**PROBLEM TO SOLVE**
Lay out the text of all the items below as a JSON list of strings, one string per line, with blank lines omitted. Leave the pictures out.

**AVAILABLE RECORDS**
+ + +

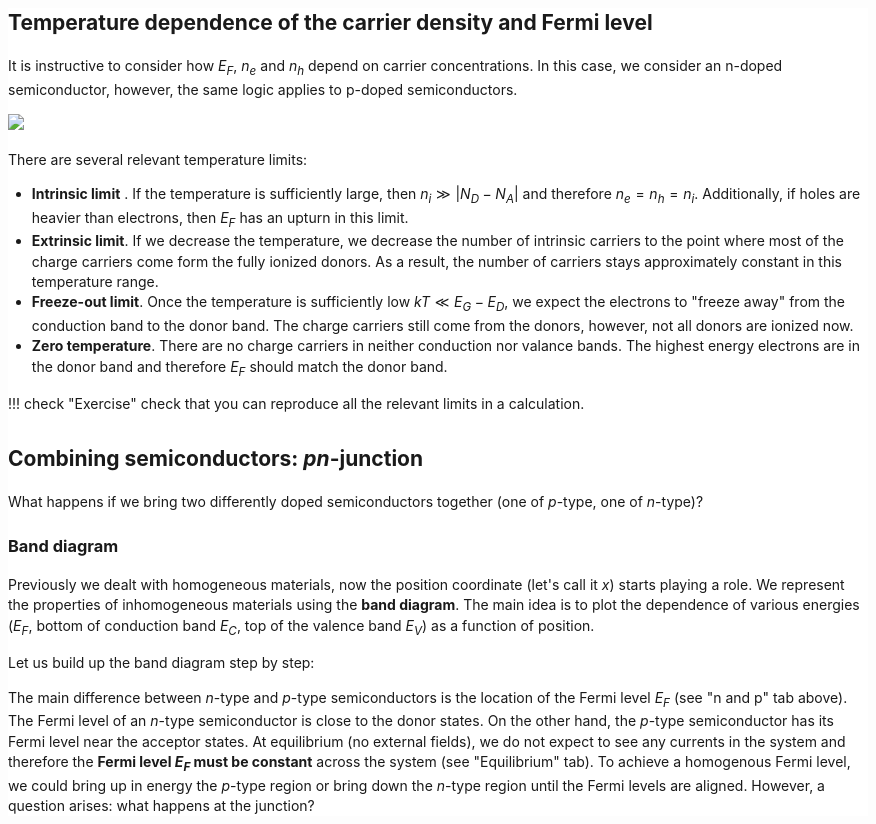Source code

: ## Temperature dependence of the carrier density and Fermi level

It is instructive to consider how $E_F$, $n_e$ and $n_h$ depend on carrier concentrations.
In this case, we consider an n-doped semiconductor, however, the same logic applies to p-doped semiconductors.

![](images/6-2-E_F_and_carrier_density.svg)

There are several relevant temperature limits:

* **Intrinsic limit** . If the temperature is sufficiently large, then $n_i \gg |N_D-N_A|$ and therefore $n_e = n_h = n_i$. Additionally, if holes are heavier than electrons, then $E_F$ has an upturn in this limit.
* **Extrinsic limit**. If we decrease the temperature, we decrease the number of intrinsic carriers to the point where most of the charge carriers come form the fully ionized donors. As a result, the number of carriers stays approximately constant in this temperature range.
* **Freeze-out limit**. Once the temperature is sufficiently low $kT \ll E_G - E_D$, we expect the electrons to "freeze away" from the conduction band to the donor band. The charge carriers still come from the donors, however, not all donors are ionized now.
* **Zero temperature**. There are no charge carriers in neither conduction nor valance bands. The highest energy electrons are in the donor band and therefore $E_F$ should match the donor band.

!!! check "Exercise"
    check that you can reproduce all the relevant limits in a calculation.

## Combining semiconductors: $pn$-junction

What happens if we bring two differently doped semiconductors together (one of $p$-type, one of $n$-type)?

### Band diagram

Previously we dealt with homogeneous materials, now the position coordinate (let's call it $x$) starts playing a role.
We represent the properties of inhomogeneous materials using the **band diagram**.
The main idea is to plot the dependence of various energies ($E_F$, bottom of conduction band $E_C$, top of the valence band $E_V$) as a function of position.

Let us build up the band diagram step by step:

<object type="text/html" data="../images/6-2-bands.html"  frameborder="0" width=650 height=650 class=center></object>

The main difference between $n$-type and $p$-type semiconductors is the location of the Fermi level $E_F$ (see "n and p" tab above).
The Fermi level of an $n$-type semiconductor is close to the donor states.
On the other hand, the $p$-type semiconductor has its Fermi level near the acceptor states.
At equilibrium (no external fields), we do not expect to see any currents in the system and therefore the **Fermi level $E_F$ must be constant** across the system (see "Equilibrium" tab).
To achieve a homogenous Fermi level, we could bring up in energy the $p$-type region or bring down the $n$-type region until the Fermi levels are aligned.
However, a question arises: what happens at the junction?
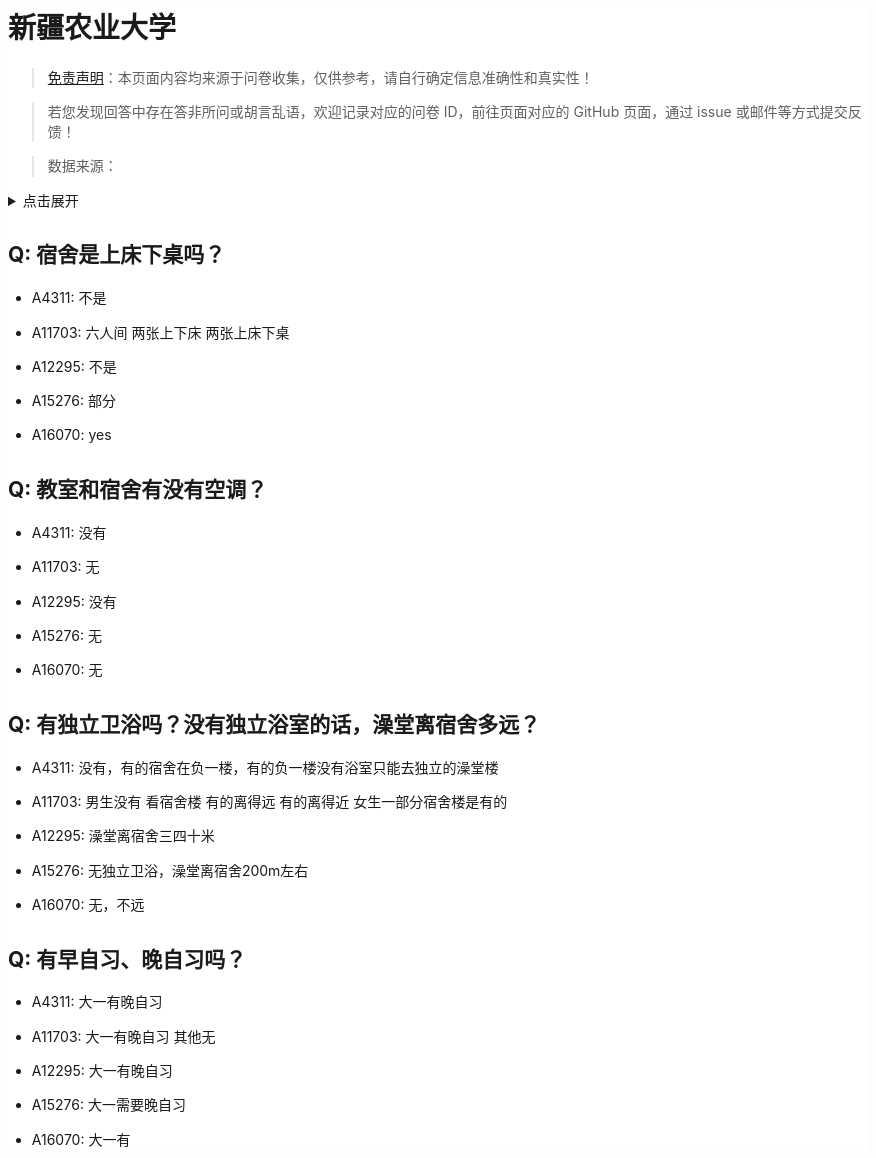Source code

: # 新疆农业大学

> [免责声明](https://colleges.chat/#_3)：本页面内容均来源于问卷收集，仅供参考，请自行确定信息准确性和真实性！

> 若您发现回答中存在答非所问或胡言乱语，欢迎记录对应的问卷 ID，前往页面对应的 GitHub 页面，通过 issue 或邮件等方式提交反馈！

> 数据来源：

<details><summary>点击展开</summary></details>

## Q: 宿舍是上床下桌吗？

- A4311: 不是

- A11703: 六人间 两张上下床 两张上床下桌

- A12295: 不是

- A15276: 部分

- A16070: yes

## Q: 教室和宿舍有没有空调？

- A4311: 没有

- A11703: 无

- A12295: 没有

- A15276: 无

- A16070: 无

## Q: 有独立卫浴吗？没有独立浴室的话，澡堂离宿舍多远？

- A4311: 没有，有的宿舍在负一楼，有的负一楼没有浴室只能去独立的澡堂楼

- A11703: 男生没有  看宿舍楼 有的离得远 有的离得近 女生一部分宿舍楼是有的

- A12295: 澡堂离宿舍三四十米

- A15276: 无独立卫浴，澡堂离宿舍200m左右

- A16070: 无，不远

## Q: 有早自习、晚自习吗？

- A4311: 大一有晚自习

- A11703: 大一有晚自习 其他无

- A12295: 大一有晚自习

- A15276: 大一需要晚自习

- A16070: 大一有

+ + +

**RESULT OF THE EXERCISE**
[
  "Source code",
  ": ## Temperature dependence of the carrier density and Fermi level",
  "It is instructive to consider how $E_F$, $n_e$ and $n_h$ depend on carrier concentrations.",
  "In this case, we consider an n-doped semiconductor, however, the same logic applies to p-doped semiconductors.",
  "![](images/6-2-E_F_and_carrier_density.svg)",
  "There are several relevant temperature limits:",
  "* **Intrinsic limit** . If the temperature is sufficiently large, then $n_i \\gg |N_D-N_A|$ and therefore $n_e = n_h = n_i$. Additionally, if holes are heavier than electrons, then $E_F$ has an upturn in this limit.",
  "* **Extrinsic limit**. If we decrease the temperature, we decrease the number of intrinsic carriers to the point where most of the charge carriers come form the fully ionized donors. As a result, the number of carriers stays approximately constant in this temperature range.",
  "* **Freeze-out limit**. Once the temperature is sufficiently low $kT \\ll E_G - E_D$, we expect the electrons to \"freeze away\" from the conduction band to the donor band. The charge carriers still come from the donors, however, not all donors are ionized now.",
  "* **Zero temperature**. There are no charge carriers in neither conduction nor valance bands. The highest energy electrons are in the donor band and therefore $E_F$ should match the donor band.",
  "!!! check \"Exercise\"",
  "    check that you can reproduce all the relevant limits in a calculation.",
  "## Combining semiconductors: $pn$-junction",
  "What happens if we bring two differently doped semiconductors together (one of $p$-type, one of $n$-type)?",
  "### Band diagram",
  "Previously we dealt with homogeneous materials, now the position coordinate (let's call it $x$) starts playing a role.",
  "We represent the properties of inhomogeneous materials using the **band diagram**.",
  "The main idea is to plot the dependence of various energies ($E_F$, bottom of conduction band $E_C$, top of the valence band $E_V$) as a function of position.",
  "Let us build up the band diagram step by step:",
  "<object type=\"text/html\" data=\"../images/6-2-bands.html\"  frameborder=\"0\" width=650 height=650 class=center></object>",
  "The main difference between $n$-type and $p$-type semiconductors is the location of the Fermi level $E_F$ (see \"n and p\" tab above).",
  "The Fermi level of an $n$-type semiconductor is close to the donor states.",
  "On the other hand, the $p$-type semiconductor has its Fermi level near the acceptor states.",
  "At equilibrium (no external fields), we do not expect to see any currents in the system and therefore the **Fermi level $E_F$ must be constant** across the system (see \"Equilibrium\" tab).",
  "To achieve a homogenous Fermi level, we could bring up in energy the $p$-type region or bring down the $n$-type region until the Fermi levels are aligned.",
  "However, a question arises: what happens at the junction?",
  "Source code",
  ": # 新疆农业大学",
  "> [免责声明](https://colleges.chat/#_3)：本页面内容均来源于问卷收集，仅供参考，请自行确定信息准确性和真实性！",
  "> 若您发现回答中存在答非所问或胡言乱语，欢迎记录对应的问卷 ID，前往页面对应的 GitHub 页面，通过 issue 或邮件等方式提交反馈！",
  "> 数据来源：",
  "<details><summary>点击展开</summary></details>",
  "## Q: 宿舍是上床下桌吗？",
  "- A4311: 不是",
  "- A11703: 六人间 两张上下床 两张上床下桌",
  "- A12295: 不是",
  "- A15276: 部分",
  "- A16070: yes",
  "## Q: 教室和宿舍有没有空调？",
  "- A4311: 没有",
  "- A11703: 无",
  "- A12295: 没有",
  "- A15276: 无",
  "- A16070: 无",
  "## Q: 有独立卫浴吗？没有独立浴室的话，澡堂离宿舍多远？",
  "- A4311: 没有，有的宿舍在负一楼，有的负一楼没有浴室只能去独立的澡堂楼",
  "- A11703: 男生没有  看宿舍楼 有的离得远 有的离得近 女生一部分宿舍楼是有的",
  "- A12295: 澡堂离宿舍三四十米",
  "- A15276: 无独立卫浴，澡堂离宿舍200m左右",
  "- A16070: 无，不远",
  "## Q: 有早自习、晚自习吗？",
  "- A4311: 大一有晚自习",
  "- A11703: 大一有晚自习 其他无",
  "- A12295: 大一有晚自习",
  "- A15276: 大一需要晚自习",
  "- A16070: 大一有"
]